(WHAT YOU ARE ASKED TO DO) In the entries below, find the string "changes" and return each line holding it.

MATERIAL PROVIDED below:

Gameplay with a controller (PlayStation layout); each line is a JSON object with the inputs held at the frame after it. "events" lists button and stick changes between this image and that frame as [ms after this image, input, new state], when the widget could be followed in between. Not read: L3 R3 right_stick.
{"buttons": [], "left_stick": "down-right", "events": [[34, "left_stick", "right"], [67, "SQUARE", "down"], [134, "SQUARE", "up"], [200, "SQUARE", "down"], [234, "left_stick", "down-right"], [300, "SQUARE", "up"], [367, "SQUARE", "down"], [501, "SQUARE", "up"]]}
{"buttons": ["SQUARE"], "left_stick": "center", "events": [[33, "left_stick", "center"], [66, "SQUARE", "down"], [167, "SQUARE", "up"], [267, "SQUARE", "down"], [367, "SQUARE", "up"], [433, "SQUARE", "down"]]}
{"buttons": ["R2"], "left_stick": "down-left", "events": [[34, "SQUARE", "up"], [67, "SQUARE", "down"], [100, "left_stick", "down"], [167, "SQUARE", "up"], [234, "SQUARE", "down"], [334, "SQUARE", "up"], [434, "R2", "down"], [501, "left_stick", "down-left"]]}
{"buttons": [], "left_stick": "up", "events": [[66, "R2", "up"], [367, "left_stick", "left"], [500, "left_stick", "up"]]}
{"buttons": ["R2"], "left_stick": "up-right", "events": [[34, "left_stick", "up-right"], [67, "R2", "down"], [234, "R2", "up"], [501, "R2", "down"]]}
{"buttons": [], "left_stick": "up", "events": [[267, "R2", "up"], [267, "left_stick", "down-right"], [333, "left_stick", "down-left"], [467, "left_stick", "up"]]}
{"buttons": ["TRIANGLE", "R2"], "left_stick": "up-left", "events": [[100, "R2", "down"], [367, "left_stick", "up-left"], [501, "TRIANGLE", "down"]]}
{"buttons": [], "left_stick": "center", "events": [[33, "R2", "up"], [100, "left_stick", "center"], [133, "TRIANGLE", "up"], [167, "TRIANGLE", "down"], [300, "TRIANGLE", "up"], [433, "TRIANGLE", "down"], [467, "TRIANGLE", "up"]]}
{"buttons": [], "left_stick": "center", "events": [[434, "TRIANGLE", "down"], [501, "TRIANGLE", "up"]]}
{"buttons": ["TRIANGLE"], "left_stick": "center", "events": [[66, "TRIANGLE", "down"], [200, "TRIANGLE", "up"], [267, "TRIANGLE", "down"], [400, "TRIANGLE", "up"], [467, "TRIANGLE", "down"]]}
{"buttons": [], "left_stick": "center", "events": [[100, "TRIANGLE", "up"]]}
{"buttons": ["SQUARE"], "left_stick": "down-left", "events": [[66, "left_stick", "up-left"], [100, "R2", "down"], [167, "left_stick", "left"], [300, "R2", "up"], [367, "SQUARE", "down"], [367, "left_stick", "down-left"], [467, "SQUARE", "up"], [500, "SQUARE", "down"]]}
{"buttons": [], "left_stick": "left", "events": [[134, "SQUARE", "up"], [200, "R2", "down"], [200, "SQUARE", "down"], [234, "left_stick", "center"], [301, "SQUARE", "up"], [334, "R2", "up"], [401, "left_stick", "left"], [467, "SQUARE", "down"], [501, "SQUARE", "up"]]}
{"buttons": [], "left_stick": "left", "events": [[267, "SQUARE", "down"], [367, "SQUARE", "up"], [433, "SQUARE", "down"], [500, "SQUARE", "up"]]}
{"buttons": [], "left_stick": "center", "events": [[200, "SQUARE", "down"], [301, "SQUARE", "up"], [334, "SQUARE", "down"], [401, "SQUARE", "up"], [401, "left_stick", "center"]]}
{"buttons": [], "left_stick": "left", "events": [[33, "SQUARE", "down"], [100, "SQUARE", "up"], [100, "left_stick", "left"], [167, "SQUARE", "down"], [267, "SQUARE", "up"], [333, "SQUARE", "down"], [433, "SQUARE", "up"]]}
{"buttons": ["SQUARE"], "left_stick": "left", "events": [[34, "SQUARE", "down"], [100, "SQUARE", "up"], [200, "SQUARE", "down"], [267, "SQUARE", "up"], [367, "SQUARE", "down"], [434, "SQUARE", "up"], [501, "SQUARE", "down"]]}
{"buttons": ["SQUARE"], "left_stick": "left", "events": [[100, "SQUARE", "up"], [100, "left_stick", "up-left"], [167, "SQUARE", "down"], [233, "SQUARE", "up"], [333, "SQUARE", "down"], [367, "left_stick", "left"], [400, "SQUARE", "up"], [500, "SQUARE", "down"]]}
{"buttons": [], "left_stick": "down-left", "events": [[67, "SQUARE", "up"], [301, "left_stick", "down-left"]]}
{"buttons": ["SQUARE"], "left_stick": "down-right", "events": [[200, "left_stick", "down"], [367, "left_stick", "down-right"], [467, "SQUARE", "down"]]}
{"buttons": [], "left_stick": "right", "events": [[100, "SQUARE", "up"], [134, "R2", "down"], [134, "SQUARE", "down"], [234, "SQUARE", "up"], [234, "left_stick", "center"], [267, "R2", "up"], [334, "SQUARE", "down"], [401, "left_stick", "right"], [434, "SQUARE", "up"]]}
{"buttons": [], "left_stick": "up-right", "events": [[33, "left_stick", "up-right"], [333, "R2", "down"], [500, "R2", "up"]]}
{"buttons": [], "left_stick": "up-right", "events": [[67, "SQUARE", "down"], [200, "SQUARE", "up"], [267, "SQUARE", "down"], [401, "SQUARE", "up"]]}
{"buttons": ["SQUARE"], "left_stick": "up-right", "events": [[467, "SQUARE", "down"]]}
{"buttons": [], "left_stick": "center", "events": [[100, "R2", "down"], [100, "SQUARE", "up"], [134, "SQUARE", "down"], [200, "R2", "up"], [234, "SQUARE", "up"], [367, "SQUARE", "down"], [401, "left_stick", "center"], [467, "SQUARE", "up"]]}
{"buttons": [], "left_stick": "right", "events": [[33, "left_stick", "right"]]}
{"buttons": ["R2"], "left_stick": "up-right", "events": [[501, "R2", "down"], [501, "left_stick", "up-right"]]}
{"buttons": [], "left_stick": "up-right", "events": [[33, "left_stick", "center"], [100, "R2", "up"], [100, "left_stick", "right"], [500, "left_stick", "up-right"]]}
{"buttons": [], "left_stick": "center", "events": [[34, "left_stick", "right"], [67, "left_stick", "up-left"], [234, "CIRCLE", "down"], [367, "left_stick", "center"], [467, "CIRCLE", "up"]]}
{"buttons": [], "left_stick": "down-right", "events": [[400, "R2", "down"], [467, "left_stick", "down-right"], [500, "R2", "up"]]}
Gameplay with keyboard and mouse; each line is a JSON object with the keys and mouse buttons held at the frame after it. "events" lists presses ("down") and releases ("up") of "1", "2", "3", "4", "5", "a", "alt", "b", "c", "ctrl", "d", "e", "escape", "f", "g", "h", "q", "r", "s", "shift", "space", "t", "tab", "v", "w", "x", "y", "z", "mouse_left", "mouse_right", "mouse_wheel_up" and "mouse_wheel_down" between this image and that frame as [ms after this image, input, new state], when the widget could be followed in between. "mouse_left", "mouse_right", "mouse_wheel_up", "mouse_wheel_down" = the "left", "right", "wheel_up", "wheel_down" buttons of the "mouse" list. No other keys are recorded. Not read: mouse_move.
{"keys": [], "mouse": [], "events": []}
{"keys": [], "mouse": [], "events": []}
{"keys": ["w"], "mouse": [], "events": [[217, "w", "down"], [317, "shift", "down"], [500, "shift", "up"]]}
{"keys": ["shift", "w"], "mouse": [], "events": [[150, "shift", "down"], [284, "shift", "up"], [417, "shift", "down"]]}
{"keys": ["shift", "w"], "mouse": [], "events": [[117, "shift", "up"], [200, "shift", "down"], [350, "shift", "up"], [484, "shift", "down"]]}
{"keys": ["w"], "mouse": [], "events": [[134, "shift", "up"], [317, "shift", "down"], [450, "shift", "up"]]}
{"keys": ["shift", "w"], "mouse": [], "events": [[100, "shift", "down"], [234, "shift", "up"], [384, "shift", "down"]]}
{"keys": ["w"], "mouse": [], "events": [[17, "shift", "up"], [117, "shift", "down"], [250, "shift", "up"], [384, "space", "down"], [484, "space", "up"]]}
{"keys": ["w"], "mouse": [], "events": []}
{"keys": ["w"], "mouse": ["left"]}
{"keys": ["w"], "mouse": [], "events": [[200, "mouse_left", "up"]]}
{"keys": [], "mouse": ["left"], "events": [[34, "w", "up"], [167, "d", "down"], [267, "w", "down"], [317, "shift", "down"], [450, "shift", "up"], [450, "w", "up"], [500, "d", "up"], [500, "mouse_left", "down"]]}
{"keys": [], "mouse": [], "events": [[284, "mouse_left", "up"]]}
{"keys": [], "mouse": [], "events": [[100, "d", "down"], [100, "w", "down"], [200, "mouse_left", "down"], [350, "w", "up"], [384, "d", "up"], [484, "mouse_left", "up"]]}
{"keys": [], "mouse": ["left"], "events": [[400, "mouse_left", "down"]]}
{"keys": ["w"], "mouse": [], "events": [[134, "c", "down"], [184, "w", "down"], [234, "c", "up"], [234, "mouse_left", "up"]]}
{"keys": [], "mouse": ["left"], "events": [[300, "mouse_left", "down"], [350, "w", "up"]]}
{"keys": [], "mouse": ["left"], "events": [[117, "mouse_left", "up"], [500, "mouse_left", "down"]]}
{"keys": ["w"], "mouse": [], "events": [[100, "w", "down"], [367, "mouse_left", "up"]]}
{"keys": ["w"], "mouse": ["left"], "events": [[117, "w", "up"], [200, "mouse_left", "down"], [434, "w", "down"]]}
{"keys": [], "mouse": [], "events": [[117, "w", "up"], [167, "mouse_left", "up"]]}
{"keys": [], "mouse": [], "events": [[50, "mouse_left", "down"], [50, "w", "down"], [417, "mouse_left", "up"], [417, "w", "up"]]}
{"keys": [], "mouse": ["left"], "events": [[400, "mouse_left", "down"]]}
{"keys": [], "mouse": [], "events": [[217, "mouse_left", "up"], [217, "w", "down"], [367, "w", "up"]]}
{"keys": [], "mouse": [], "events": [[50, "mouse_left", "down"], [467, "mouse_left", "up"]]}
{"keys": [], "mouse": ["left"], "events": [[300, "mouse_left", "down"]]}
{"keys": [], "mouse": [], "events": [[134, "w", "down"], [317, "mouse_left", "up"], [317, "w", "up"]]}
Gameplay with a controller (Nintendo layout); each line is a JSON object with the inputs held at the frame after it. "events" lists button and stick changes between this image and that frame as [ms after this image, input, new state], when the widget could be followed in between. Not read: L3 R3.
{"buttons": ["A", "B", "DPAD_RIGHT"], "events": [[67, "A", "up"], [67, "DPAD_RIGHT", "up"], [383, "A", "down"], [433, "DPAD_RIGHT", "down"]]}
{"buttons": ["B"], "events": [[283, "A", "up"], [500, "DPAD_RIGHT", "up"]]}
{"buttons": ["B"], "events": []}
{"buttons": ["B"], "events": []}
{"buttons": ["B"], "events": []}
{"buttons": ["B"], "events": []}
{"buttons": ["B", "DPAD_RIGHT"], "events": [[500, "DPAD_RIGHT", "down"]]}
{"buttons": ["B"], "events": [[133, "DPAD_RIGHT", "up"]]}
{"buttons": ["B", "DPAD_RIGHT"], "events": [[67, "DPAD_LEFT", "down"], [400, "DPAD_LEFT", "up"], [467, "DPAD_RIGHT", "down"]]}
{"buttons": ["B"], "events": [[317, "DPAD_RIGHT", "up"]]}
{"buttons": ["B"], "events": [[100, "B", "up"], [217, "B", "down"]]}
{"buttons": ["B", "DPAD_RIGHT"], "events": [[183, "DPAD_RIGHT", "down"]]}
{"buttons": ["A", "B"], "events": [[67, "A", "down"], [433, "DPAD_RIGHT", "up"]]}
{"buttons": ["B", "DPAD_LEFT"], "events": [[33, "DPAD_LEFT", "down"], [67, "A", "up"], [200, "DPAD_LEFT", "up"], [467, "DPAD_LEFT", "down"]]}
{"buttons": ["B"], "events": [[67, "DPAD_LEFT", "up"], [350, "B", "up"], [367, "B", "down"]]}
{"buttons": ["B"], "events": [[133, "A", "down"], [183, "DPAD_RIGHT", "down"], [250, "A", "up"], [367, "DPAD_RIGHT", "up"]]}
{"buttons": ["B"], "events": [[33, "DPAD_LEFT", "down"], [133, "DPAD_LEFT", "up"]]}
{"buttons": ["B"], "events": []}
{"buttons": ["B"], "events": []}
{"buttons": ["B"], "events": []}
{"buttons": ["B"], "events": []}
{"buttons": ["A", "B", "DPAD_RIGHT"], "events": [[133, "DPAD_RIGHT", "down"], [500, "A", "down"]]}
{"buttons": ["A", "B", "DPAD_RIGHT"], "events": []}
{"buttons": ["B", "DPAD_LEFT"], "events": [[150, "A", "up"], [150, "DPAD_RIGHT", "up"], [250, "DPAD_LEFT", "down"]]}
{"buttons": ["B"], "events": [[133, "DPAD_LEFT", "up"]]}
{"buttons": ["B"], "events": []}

End of MATERIAL PROVIDED.

(WRITTEN REPLY)
Gameplay with a controller (PlayStation layout); each line is a JSON object with the inputs held at the frame after it. "events" lists button and stick changes between this image and that frame as [ms after this image, input, new state], when the widget could be followed in between. Not read: L3 R3 right_stick.
Gameplay with a controller (Nintendo layout); each line is a JSON object with the inputs held at the frame after it. "events" lists button and stick changes between this image and that frame as [ms after this image, input, new state], when the widget could be followed in between. Not read: L3 R3.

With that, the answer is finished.